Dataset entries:
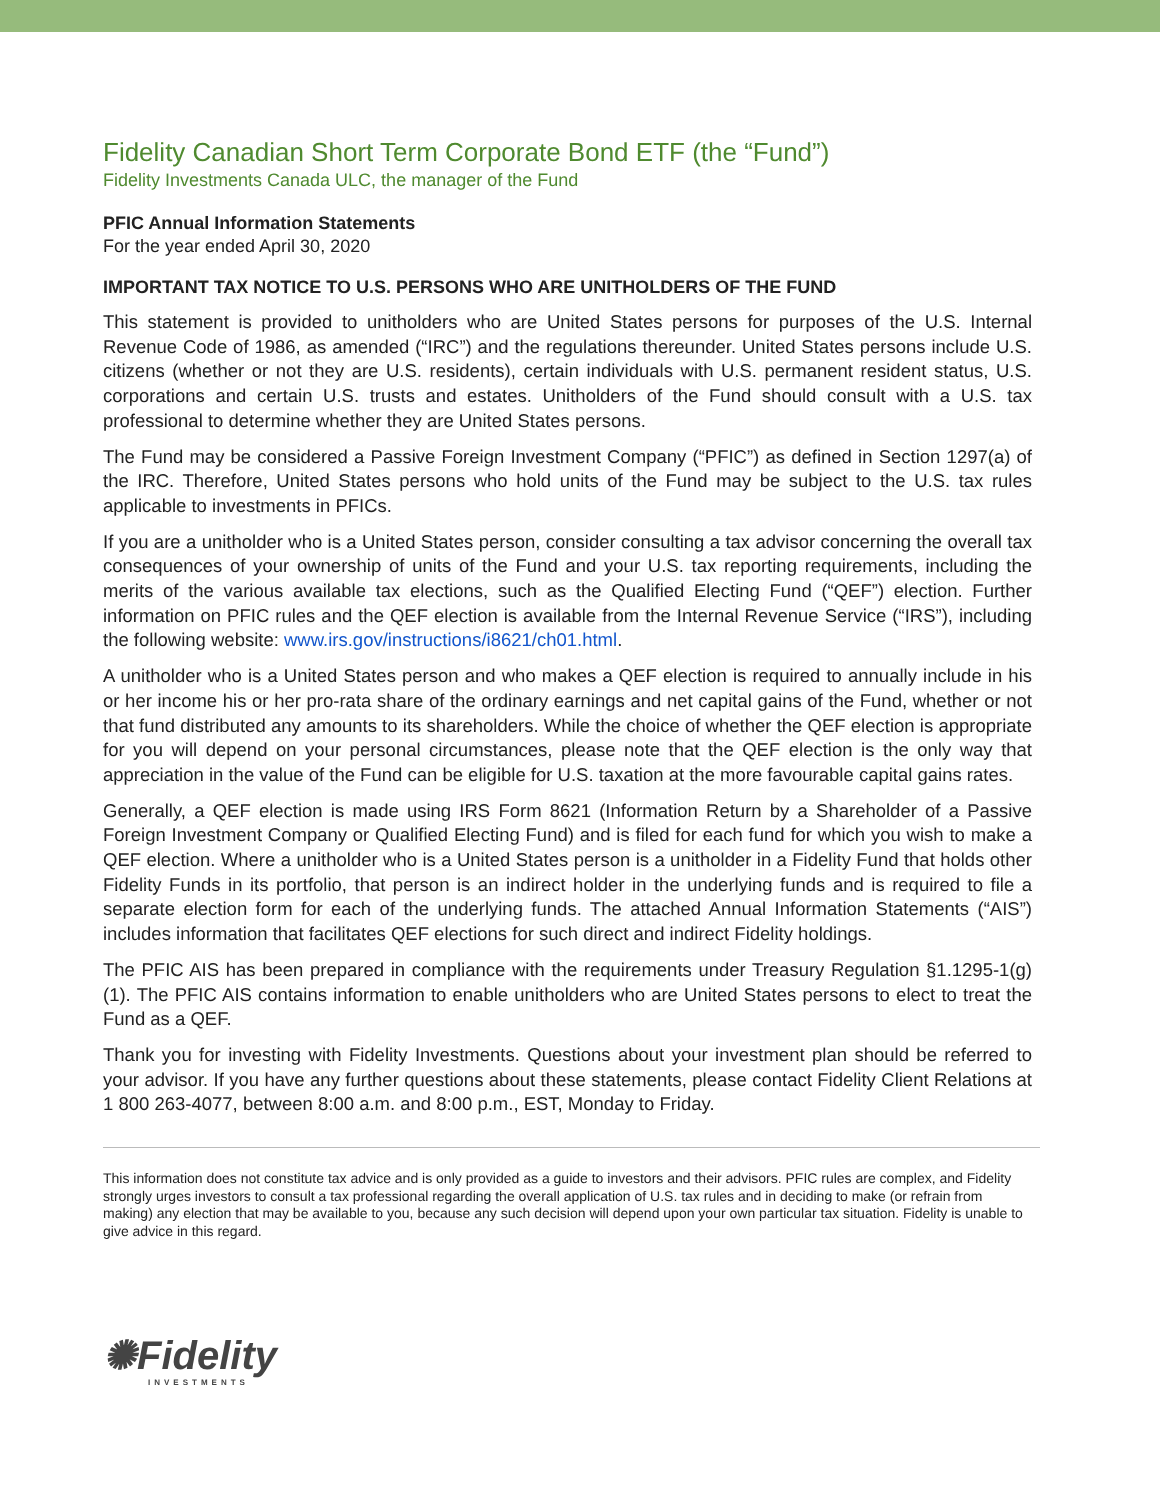Fidelity Canadian Short Term Corporate Bond ETF (the “Fund”)
Fidelity Investments Canada ULC, the manager of the Fund
PFIC Annual Information Statements
For the year ended April 30, 2020
IMPORTANT TAX NOTICE TO U.S. PERSONS WHO ARE UNITHOLDERS OF THE FUND
This statement is provided to unitholders who are United States persons for purposes of the U.S. Internal Revenue Code of 1986, as amended (“IRC”) and the regulations thereunder. United States persons include U.S. citizens (whether or not they are U.S. residents), certain individuals with U.S. permanent resident status, U.S. corporations and certain U.S. trusts and estates. Unitholders of the Fund should consult with a U.S. tax professional to determine whether they are United States persons.
The Fund may be considered a Passive Foreign Investment Company (“PFIC”) as defined in Section 1297(a) of the IRC. Therefore, United States persons who hold units of the Fund may be subject to the U.S. tax rules applicable to investments in PFICs.
If you are a unitholder who is a United States person, consider consulting a tax advisor concerning the overall tax consequences of your ownership of units of the Fund and your U.S. tax reporting requirements, including the merits of the various available tax elections, such as the Qualified Electing Fund (“QEF”) election. Further information on PFIC rules and the QEF election is available from the Internal Revenue Service (“IRS”), including the following website: www.irs.gov/instructions/i8621/ch01.html.
A unitholder who is a United States person and who makes a QEF election is required to annually include in his or her income his or her pro-rata share of the ordinary earnings and net capital gains of the Fund, whether or not that fund distributed any amounts to its shareholders. While the choice of whether the QEF election is appropriate for you will depend on your personal circumstances, please note that the QEF election is the only way that appreciation in the value of the Fund can be eligible for U.S. taxation at the more favourable capital gains rates.
Generally, a QEF election is made using IRS Form 8621 (Information Return by a Shareholder of a Passive Foreign Investment Company or Qualified Electing Fund) and is filed for each fund for which you wish to make a QEF election. Where a unitholder who is a United States person is a unitholder in a Fidelity Fund that holds other Fidelity Funds in its portfolio, that person is an indirect holder in the underlying funds and is required to file a separate election form for each of the underlying funds. The attached Annual Information Statements (“AIS”) includes information that facilitates QEF elections for such direct and indirect Fidelity holdings.
The PFIC AIS has been prepared in compliance with the requirements under Treasury Regulation §1.1295-1(g)(1). The PFIC AIS contains information to enable unitholders who are United States persons to elect to treat the Fund as a QEF.
Thank you for investing with Fidelity Investments. Questions about your investment plan should be referred to your advisor. If you have any further questions about these statements, please contact Fidelity Client Relations at 1 800 263-4077, between 8:00 a.m. and 8:00 p.m., EST, Monday to Friday.
This information does not constitute tax advice and is only provided as a guide to investors and their advisors. PFIC rules are complex, and Fidelity strongly urges investors to consult a tax professional regarding the overall application of U.S. tax rules and in deciding to make (or refrain from making) any election that may be available to you, because any such decision will depend upon your own particular tax situation. Fidelity is unable to give advice in this regard.
✺Fidelity
INVESTMENTS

# To do
Every line above should be transcribed word for word; leave the pictures out.

# Answer section
Fidelity Canadian Short Term Corporate Bond ETF (the “Fund”)
Fidelity Investments Canada ULC, the manager of the Fund
PFIC Annual Information Statements
For the year ended April 30, 2020
IMPORTANT TAX NOTICE TO U.S. PERSONS WHO ARE UNITHOLDERS OF THE FUND
This statement is provided to unitholders who are United States persons for purposes of the U.S. Internal Revenue Code of 1986, as amended (“IRC”) and the regulations thereunder. United States persons include U.S. citizens (whether or not they are U.S. residents), certain individuals with U.S. permanent resident status, U.S. corporations and certain U.S. trusts and estates. Unitholders of the Fund should consult with a U.S. tax professional to determine whether they are United States persons.
The Fund may be considered a Passive Foreign Investment Company (“PFIC”) as defined in Section 1297(a) of the IRC. Therefore, United States persons who hold units of the Fund may be subject to the U.S. tax rules applicable to investments in PFICs.
If you are a unitholder who is a United States person, consider consulting a tax advisor concerning the overall tax consequences of your ownership of units of the Fund and your U.S. tax reporting requirements, including the merits of the various available tax elections, such as the Qualified Electing Fund (“QEF”) election. Further information on PFIC rules and the QEF election is available from the Internal Revenue Service (“IRS”), including the following website: www.irs.gov/instructions/i8621/ch01.html.
A unitholder who is a United States person and who makes a QEF election is required to annually include in his or her income his or her pro-rata share of the ordinary earnings and net capital gains of the Fund, whether or not that fund distributed any amounts to its shareholders. While the choice of whether the QEF election is appropriate for you will depend on your personal circumstances, please note that the QEF election is the only way that appreciation in the value of the Fund can be eligible for U.S. taxation at the more favourable capital gains rates.
Generally, a QEF election is made using IRS Form 8621 (Information Return by a Shareholder of a Passive Foreign Investment Company or Qualified Electing Fund) and is filed for each fund for which you wish to make a QEF election. Where a unitholder who is a United States person is a unitholder in a Fidelity Fund that holds other Fidelity Funds in its portfolio, that person is an indirect holder in the underlying funds and is required to file a separate election form for each of the underlying funds. The attached Annual Information Statements (“AIS”) includes information that facilitates QEF elections for such direct and indirect Fidelity holdings.
The PFIC AIS has been prepared in compliance with the requirements under Treasury Regulation §1.1295-1(g)(1). The PFIC AIS contains information to enable unitholders who are United States persons to elect to treat the Fund as a QEF.
Thank you for investing with Fidelity Investments. Questions about your investment plan should be referred to your advisor. If you have any further questions about these statements, please contact Fidelity Client Relations at 1 800 263-4077, between 8:00 a.m. and 8:00 p.m., EST, Monday to Friday.
This information does not constitute tax advice and is only provided as a guide to investors and their advisors. PFIC rules are complex, and Fidelity strongly urges investors to consult a tax professional regarding the overall application of U.S. tax rules and in deciding to make (or refrain from making) any election that may be available to you, because any such decision will depend upon your own particular tax situation. Fidelity is unable to give advice in this regard.
✺Fidelity
INVESTMENTS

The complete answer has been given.